If you’re building a chat app that renders Footstep results on a map (deck.gl, MapLibre, Leaflet, Mapbox, Cesium…), the response is already shaped for you. Every renderer-aware tool returns a render array of framework-agnostic GeoJSON layer descriptors — drop them straight into your map library, no decoder required:
const result = await tools.get_directions.execute({
  locations: [{ lat: 51.5, lon: -0.1 }, { lat: 55.95, lon: -3.19 }],
});

for (const layer of result.render ?? []) {
  // layer.kind: "linestring" | "point" | "polygon" | "h3-cells" | …
  // layer.data: GeoJSON Feature / FeatureCollection (or kind-specific shape)
  // layer.bbox: [minLng, minLat, maxLng, maxLat]
  myMap.addLayer(layer);
}
See render envelopes for the full kind taxonomy and per-library examples.

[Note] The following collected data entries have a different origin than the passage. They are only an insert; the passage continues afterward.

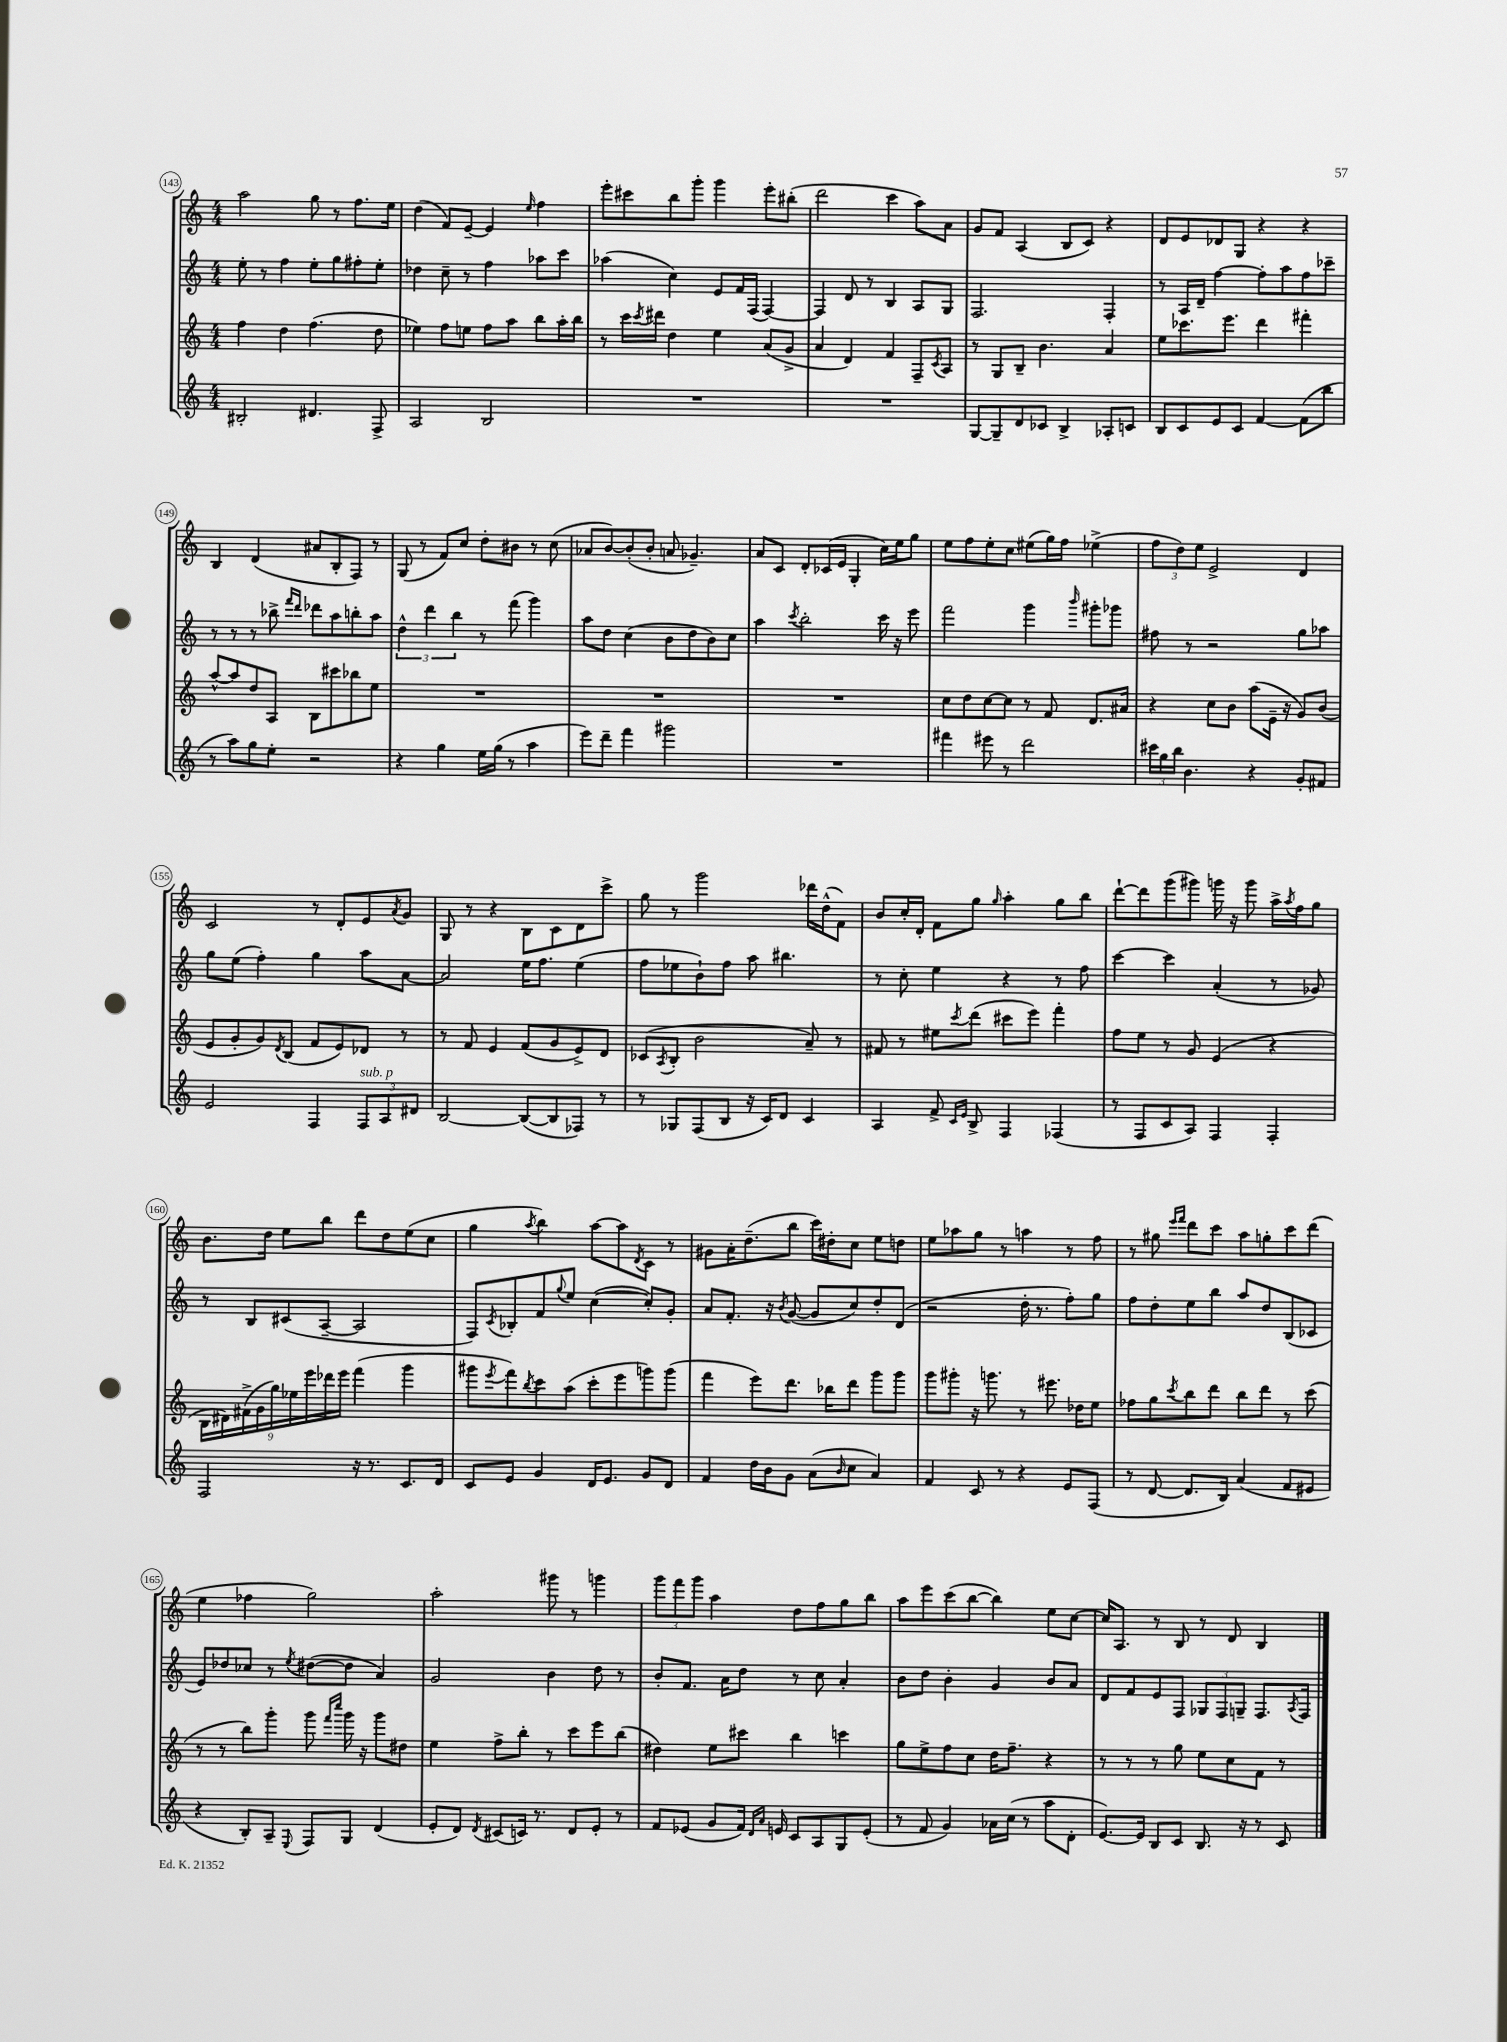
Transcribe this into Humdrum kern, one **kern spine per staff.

**kern	**kern	**kern	**kern
*part4	*part3	*part2	*part1
*staff4	*staff3	*staff2	*staff1
*clefG2	*clefG2	*clefG2	*clefG2
*k[]	*k[]	*k[]	*k[]
*M4/4	*M4/4	*M4/4	*M4/4
=143	=143	=143	=143
2B#X'/	4ff\	8ee'\	2aa\
.	.	8r	.
.	4dd\	4ff\	.
4.d#X/	(4.ff\	8ee'\L	8gg\
.	.	8gg\	8r
.	.	8ff#X'\	8.ff\L
8F^/	8dd\	8ee'\J	.
.	.	.	16ee\Jk
=144	=144	=144	=144
2A/	4ee-X\)	4dd-X\	(4dd\
.	8ff\L	8cc~\	8f/L)
.	8een\J	8r	[8e~/J
2B/	8ff\L	4ff\	4e/]
.	8aa\J	.	.
.	.	.	16qqee/
.	8bb\L	8aa-X\L	4ff\
.	16aa'\L	8ccc\J	.
.	16bb\JJ	.	.
=145	=145	=145	=145
1r	8r	(4aa-X\	8eee'\L
.	16ccc\LL	.	8ccc#X\
.	8qccc/	.	.
.	16ddd#X\JJ	.	.
.	4dd\	4cc\)	8bb\
.	.	.	8ggg'\J
.	4ee\	8e/L	4ggg\
.	.	16f/L	.
.	.	(16F/JJ	.
.	(8a/L	[4F/)	8eee'\L
.	8g^/J	.	(8bb#X'\J
=146	=146	=146	=146
1r	4a/	4F/]	2ddd\
.	4d/)	8d/	.
.	.	8r	.
.	4f/	4B/	4ccc\
.	8F~/L	8A/L	8aa\L)
.	8qc/	.	.
.	8A/J	8G/J	8a\J
=147	=147	=147	=147
[8G/L	8r	2.F/	8g/L
8G~/]	8G/L	.	8f/J
8d/	8B~/J	.	(4A/
8c-X/J	4.b\	.	.
4B^/	.	.	8B/L
.	.	.	8c/J)
8A-X'/L	4a/	4F'/	4r
8cn/J	.	.	.
=148	=148	=148	=148
8B/L	8ee\L	8r	8d/L
8c/	8.ccc-X\	16A/LL	8e/
.	.	16d~/JJ	.
8e/	.	[4ff\	8d-X/
.	8.eee\J	.	.
8c/J	.	.	8G/J
[4f/	4ddd\	8ff'\L]	4r
.	.	8aa\	.
(8f\L]	4fff#X'\	8ff\	4r
8bb\J	.	8ccc-X~\J	.
!!LO:LB:g=z
=149	=149	=149	=149
8r	[8aa^^/L	8r	4B/
8aa\L)	8aa/]	8r	.
8gg\	8dd/	8r	(4d/
8ee'\J	8A/J	8bb-X^\	.
.	.	16qqfff/LL	.
.	.	16qqddd/JJ	.
2r	8B\L	8ddd-X\L	8a#X/L
.	8ccc#X\	8aa\	8B'/
.	8bb-X\	8bbn'\	8F/J)
.	8ee\J	8aa\J	8r
=150	=150	=150	=150
4r	1r	6dd^^\	(8G/
.	.	.	8r
.	.	6ddd\	.
4gg\	.	.	8f/L)
.	.	6bb\	.
.	.	.	8cc/J
16ee\LL	.	8r	8dd'\L
(16gg\JJ	.	.	.
8r	.	(8fff\	8b#X\J
4aa\	.	4ggg\)	8r
.	.	.	(8cc\
=151	=151	=151	=151
8eee\L)	1r	8aa\L	8a-X/L
8ddd~\J	.	8dd\J	[8b/)
4fff\	.	(4cc\	(8b'/]
.	.	.	8b'/J
2ggg#X\	.	8b\L	8an/
.	.	8dd\	4.g-X~/)
.	.	8b\)	.
.	.	8cc\J	.
=152	=152	=152	=152
1r	1r	4aa\	8a/L
.	.	.	8c/J
.	.	8qccc/	.
.	.	2bb'\	8d'/L
.	.	.	(16c-X/L
.	.	.	16e/JJ
.	.	.	4G'/
.	.	16ccc\	16cc\LL)
.	.	16r	16ee\J
.	.	8eee\	8gg\J
=153	=153	=153	=153
4fff#X\	8cc\L	2fff\	8ee\L
.	8dd\	.	8ff\
8eee#X\	[8cc\	.	8ee'\
8r	8cc\J]	.	8cc\J
2ddd\	8r	4ggg\	(8ee#X\L
.	8f/	.	16gg\L)
.	.	.	16ff\JJ
.	.	16qqbbb/	.
.	8.d/L	8ggg#X'\L	(4ee-X^\
.	.	8ggg-X\J	.
.	16a#X/Jk	.	.
=154	=154	=154	=154
24ccc#X\LL	4r	8ff#X\	12ff\L
24gg\	.	.	.
24bb\JJ	.	.	12dd\)
4.b\	.	8r	.
.	.	.	12ee\J
.	8cc\L	2r	2e^/
.	8b\J	.	.
4r	(8aa\L	.	.
.	16e~\Jk	.	.
.	16r	.	.
8g'/L	8g/L)	8gg\L	4d/
8f#X/J	(8b/J	8aa-X\J	.
!!LO:LB:g=z
=155	=155	=155	=155
2e/	8e/L	8gg\L	2c/
.	8g'/	(8ee\J	.
.	8g/)	4ff'\)	.
.	8qd/	.	.
.	(8B/J	.	.
4F/	8f/L	4gg\	8r
.	8e/)	.	8d'/L
!LO:TX:a:i:t=sub. p	!	!	!
12F/L	8d-X/J	8aa\L	8e/
12A/	.	.	.
.	.	.	8qa/
.	8r	[8a\J	8g/J
12d#X/J	.	.	.
=156	=156	=156	=156
[2B/	8r	2a/]	8G/
.	8f/	.	8r
.	4e/	.	4r
(8B/L_	(8f/L	16ee\KL	8B\L
.	.	8.ff\J	.
8B/]	8g/	.	8c\
8F-X/J)	8e^/)	(4ee\	8d\
8r	8d/J	.	8ccc^\J
=157	=157	=157	=157
8r	(8c-X/L	8ff\L	8gg\
.	8qA/	.	.
8G-X/L	8B'/J	8ee-X\	8r
(8F/	2b\	8b`\)	2ggg\
8B/J	.	8ff\J	.
16r	.	8aa\	.
16c/KL)	.	.	.
8d/J	.	4.bb#X\	.
4c/	8a~/)	.	16ddd-X\LL
.	.	.	(16dd^^\J
.	8r	.	8f\J)
=158	=158	=158	=158
4A/	8f#X/	8r	8b/L
.	8r	8cc'\	16cc'/L
.	.	.	16d'/JJ
8f^/	8ee#X\L	4ee\	8f\L
16qqc/LL	.	.	.
16qqe/JJ	8qccc/	.	.
8B^/	(8ddd\J	.	8gg\J
.	.	.	16qqgg/
4F/	8ccc#X\L	4r	4aa'\
.	8eee\J)	.	.
(4F-X/	4fff'\	8r	8gg\L
.	.	8ff\	8bb\J
=159	=159	=159	=159
8r	8ff\L	[4ccc\	[8ddd`\L
8F/L	8ee\J	.	8ddd\]
8c/	8r	4ccc\]	(8ggg\
8A/J)	8g/	.	8ggg#X\J)
4F/	(4e/	(4a'/	16gggn\
.	.	.	16r
.	.	.	8ggg\
4F'/	4r	8r	16aa^\LL
.	.	.	8qaa/
.	.	.	16ff\J
.	.	8g-X/)	8gg\J
!!LO:LB:g=z
=160	=160	=160	=160
2F/	18B\LL	8r	8.b\L
.	18d#X\)	.	.
.	(18f#X^\	.	.
.	.	8B/L	.
.	18g\	.	.
.	.	.	16dd\Jk
.	18gg\)	.	.
.	.	(8c#X/	8ee\L
.	18ee-X\	.	.
.	18eee\	.	.
.	.	[8A~/J	8bb\J
.	18ddd-X\	.	.
.	18eee\JJ	.	.
16r	(4fff\	2A/]	8ddd\L
8.r	.	.	.
.	.	.	8dd\
8.c/L	4ggg\	.	(8ee\
.	.	.	8cc\J
16d/Jk	.	.	.
=161	=161	=161	=161
8c/L	8ggg#X\L	8F/L)	4gg\
.	8qeee/	8qc/	.
8e/J	8fff\)	8B-X'/	.
.	8qbb/	.	8qaa/
4g/	8ccc\	8f/	4bb\)
.	.	8qqgg/	.
.	(8aa\J	8ee/J	.
16d/KL	8ccc'\L	([4cc\	[8aa\L
8.e/J	.	.	.
.	8eee\	.	8aa\]
.	.	.	8qd/
8g/L	8gggn\)	8cc'/L])	8c\J
8d/J	(8ggg\J	8g'/J	8r
=162	=162	=162	=162
4f/	4fff\	8a/L	8g#X\L
.	.	8.f'/J	16a'\K
.	.	.	(8.dd~\
16dd\LL	8eee\L)	.	.
16b\J	.	16r	.
.	.	8qb/	.
8g\J	8.ddd\J	([8g/	8bb\J
(8a\L	.	8g/L]	16ccc\LL)
.	16bb-X\KL	.	16dd#X'\J
16qqb/	.	.	.
8cc\J	8ddd\J	8cc/)	8cc\J
4a/)	8ggg\L	8dd'/	8ee\L
.	8ggg\J	(8d/J	8ddn\J
=163	=163	=163	=163
4f/	8ggg\L	2r	8ee\L
.	8ggg#X'\J	.	8aa-X\
8c/	16r	.	8gg\J
.	8.gggn\	.	.
8r	.	.	8r
4r	8r	16dd'\	4aan\
.	.	8.r	.
.	8.eee#X\	.	.
8e/L	.	8ff'\L)	8r
.	16dd-X\KL	.	.
(8F/J	8ee\J	8gg\J	8ff\
=164	=164	=164	=164
8r	8ff-X\L	8ff\L	8r
[8d/	8gg\	8dd'\	8gg#X\
.	.	.	16qqeee/LL
.	8qccc/	.	16qqfff/JJ
8.d/L]	8bb\	8ee\	8ddd\L
.	8ddd\J	8bb\J	8ccc\J
16B/Jk)	.	.	.
(4a/	8bb\L	8aa/L	8aa\L
.	8ddd\J	8dd/	8ggn'\
8f/L	8r	(8B/	8ccc\
8e#X/J	(8ccc\	8c-X/J	(8ddd\J
!!LO:LB:g=z
=165	=165	=165	=165
4r	8r	8e/L)	4ee\
.	8r	8dd-X/	.
8B'/L)	8bb\L)	8cc-X/J	4ff-X\
8A~/J	8ggg'\J	8r	.
8qqE/	.	8qee/	.
8F/L	8ggg\	([8dd#X\L	2gg\)
.	16qqfff/LL	.	.
.	16qqcccc/JJ	.	.
8G/J	16ggg\	8dd#\J]	.
.	16r	.	.
(4d/	8ggg\L	4a/)	.
.	8dd#X\J	.	.
=166	=166	=166	=166
8e'/L	4ee\	2g/	2aa'\
8d/J)	.	.	.
8qd/	.	.	.
(8c#X/L	8ff^\L	.	.
16cn/Jk)	8bb'\J	.	.
8.r	.	.	.
.	8r	4b\	8ggg#X\
8d/L	8ccc\L	.	8r
8e'/J	8eee\	8dd\	4gggn\
8r	(8bb\J	8r	.
=167	=167	=167	=167
8f/L	4dd#X\)	8b'/L	12ggg\L
.	.	.	12fff\
(8e-X/J	.	8.f/J	.
.	.	.	12ggg\J
8g/L	8ee\L	.	4aa\
.	.	16a\KL	.
16f/Jk)	8ccc#X\J	8dd\J	.
16qqd/LL	.	.	.
16qqa/JJ	.	.	.
16en/	.	.	.
8c/L	4bb\	8r	8dd\L
8A/	.	8cc\	8ff\
8G/	4cccn\	4a'/	8gg\
(8e'/J	.	.	8bb\J
=168	=168	=168	=168
8r	8gg\L	8b\L	8aa\L
8f/	8ee^\	8dd\J	8eee\
4g/)	8ff\	4b'\	(8ccc\
.	8cc\J	.	[8bb\J
16a-X\LL	16dd\KL	4g/	4bb\])
(16cc\JJ	8.ff~\J	.	.
8r	.	.	.
8aa\L	4r	8b/L	8ee\L
8d'\J	.	8a/J	[8cc\J
=169	=169	=169	=169
[8.e/L)	8r	8d/L	16cc/KL]
.	.	.	8.A/J
.	8r	8f/	.
16e/Jk]	.	.	.
8B/L	8r	8e/	8r
8c/J	8gg\	8F/J	8B/
8.B/	8ee\L	12G-X/L	8r
.	.	12F/	.
.	8cc\	.	8d/
.	.	12Gn~/J	.
16r	.	.	.
8r	8f\J	8.F/L	4B/
8c/	8r	.	.
.	.	8qA/	.
.	.	16F/Jk	.
==	==	==	==
*-	*-	*-	*-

Token-conscious LLM agents

Standalone chat agents that don’t render maps (Claude Desktop, terminal CLIs, text-only chatbots) can pass compact: true on every tool call to suppress geometry, render envelopes, elevation samples, and full hex grids — leaving only summary fields:
import { experimental_createMCPClient } from "ai";

const mcpClient = await experimental_createMCPClient({
  transport: {
    type: "sse",
    url: "https://mcp.footstep.ai",
    headers: { "x-api-key": process.env.FOOTSTEP_API_KEY! },
  },
});

const rawTools = await mcpClient.tools();

// Set `compact: true` on every tool call to receive summary-only responses.
const tools = Object.fromEntries(
  Object.entries(rawTools).map(([name, tool]) => [
    name,
    {
      ...tool,
      execute: (args: Record<string, unknown>, opts: unknown) =>
        tool.execute({ ...args, compact: true }, opts),
    },
  ]),
);
See response defaults & controls for the full flag matrix.